**TO-DO ITEM:** Nothing but the lines from the one containing "contact your state board directly." to the end of the records below should be output, each exactly as written.

----

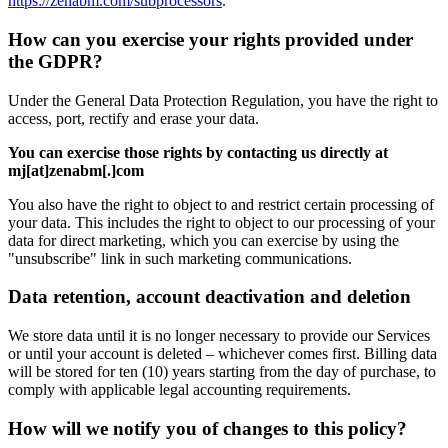
https://zenabm.com/subprocessors
.
How can you exercise your rights provided under
the GDPR?
Under the General Data Protection Regulation, you have the right to
access, port, rectify and erase your data.
You can exercise those rights by contacting us directly at
mj[at]zenabm[.]com
You also have the right to object to and restrict certain processing of
your data. This includes the right to object to our processing of your
data for direct marketing, which you can exercise by using the
"unsubscribe" link in such marketing communications.
Data retention, account deactivation and deletion
We store data until it is no longer necessary to provide our Services
or until your account is deleted – whichever comes first. Billing data
will be stored for ten (10) years starting from the day of purchase, to
comply with applicable legal accounting requirements.
How will we notify you of changes to this policy?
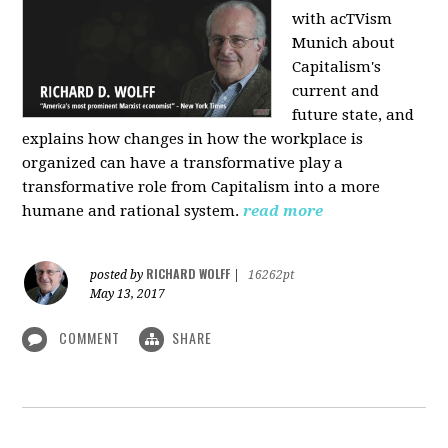
with acTVism
Munich about
Capitalism's
current and
future state, and
explains how changes in how the workplace is
organized can have a transformative play a
transformative role from Capitalism into a more
humane and rational system.
read more
RICHARD WOLFF
posted by
|
16262pt
May 13, 2017
COMMENT
SHARE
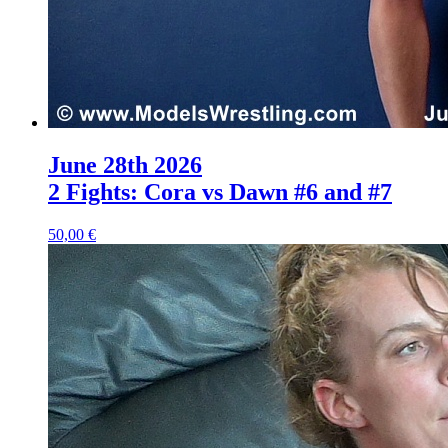
June 28th 2026
2 Fights: Cora vs Dawn #6 and #7
50,00 €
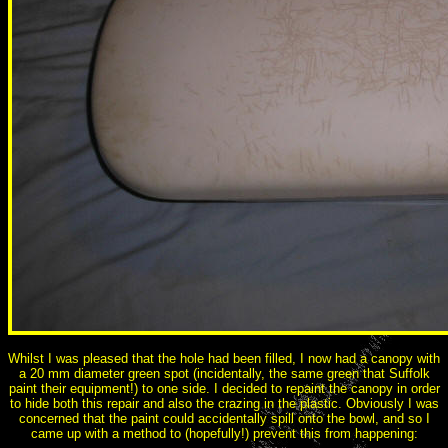
Whilst I was pleased that the hole had been filled, I now had a canopy with
a 20 mm diameter green spot (incidentally, the same green that Suffolk
paint their equipment!) to one side. I decided to repaint the canopy in order
to hide both this repair and also the crazing in the plastic. Obviously I was
concerned that the paint could accidentally spill onto the bowl, and so I
came up with a method to (hopefully!) prevent this from happening:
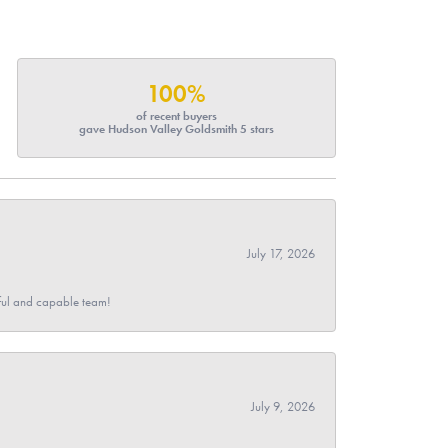
100%
of recent buyers
gave Hudson Valley Goldsmith 5 stars
July 17, 2026
pful and capable team!
July 9, 2026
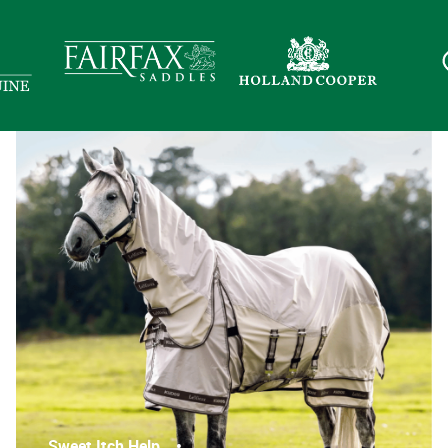
Sweet Itch Help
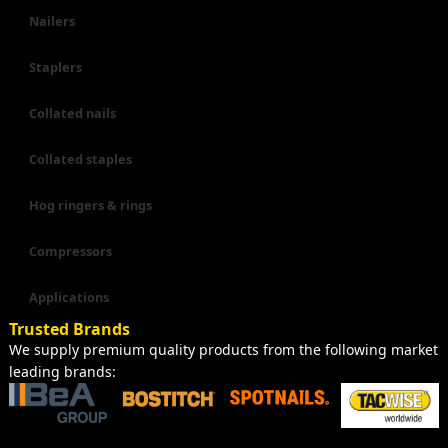
Nailers
Staplers
Collated nails
Collated staples
Hog ringers & rings
Compressors
Applications
Trusted Brands
We supply premium quality products from the following market
leading brands:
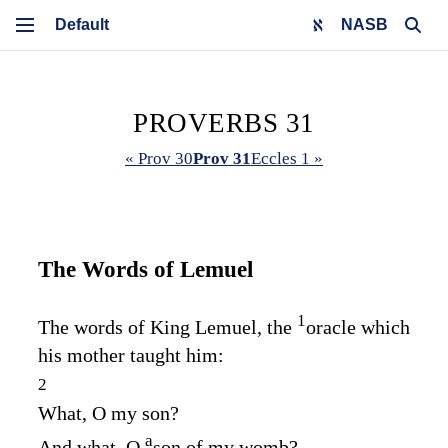
NASB
PROVERBS 31
« Prov 30
Prov 31
Eccles 1 »
The Words of Lemuel
1
The words of King Lemuel, the
oracle which
his mother taught him:
2
What, O my son?
a
And what, O
son of my womb?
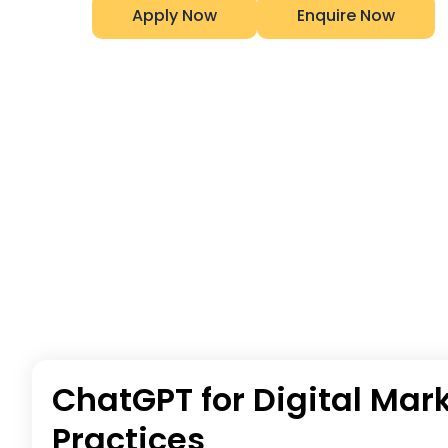
Apply Now
Enquire Now
ChatGPT for Digital Mark
Practices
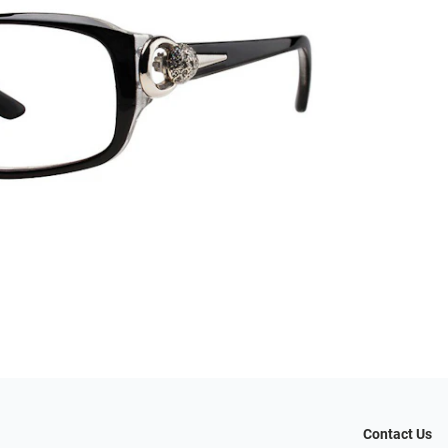
Contact Us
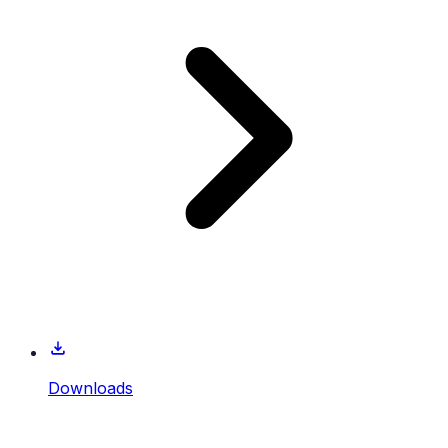
Downloads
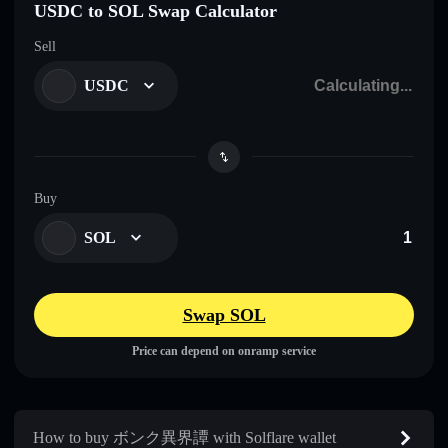
USDC to SOL Swap Calculator
Sell
USDC
Buy
SOL
Swap SOL
Price can depend on onramp service
How to buy ボンク異界譚 with Solflare wallet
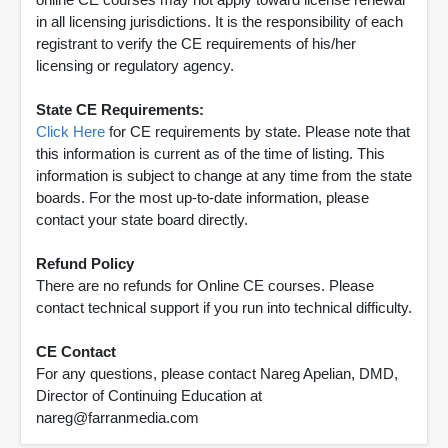
in all licensing jurisdictions. It is the responsibility of each
registrant to verify the CE requirements of his/her
licensing or regulatory agency.
State CE Requirements:
Click Here
for CE requirements by state. Please note that
this information is current as of the time of listing. This
information is subject to change at any time from the state
boards. For the most up-to-date information, please
contact your state board directly.
Refund Policy
There are no refunds for Online CE courses. Please
contact technical support if you run into technical difficulty.
CE Contact
For any questions, please contact Nareg Apelian, DMD,
Director of Continuing Education at
nareg@farranmedia.com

----

**COMPLETED EXERCISE:**
contact your state board directly.
Refund Policy
There are no refunds for Online CE courses. Please
contact technical support if you run into technical difficulty.
CE Contact
For any questions, please contact Nareg Apelian, DMD,
Director of Continuing Education at
nareg@farranmedia.com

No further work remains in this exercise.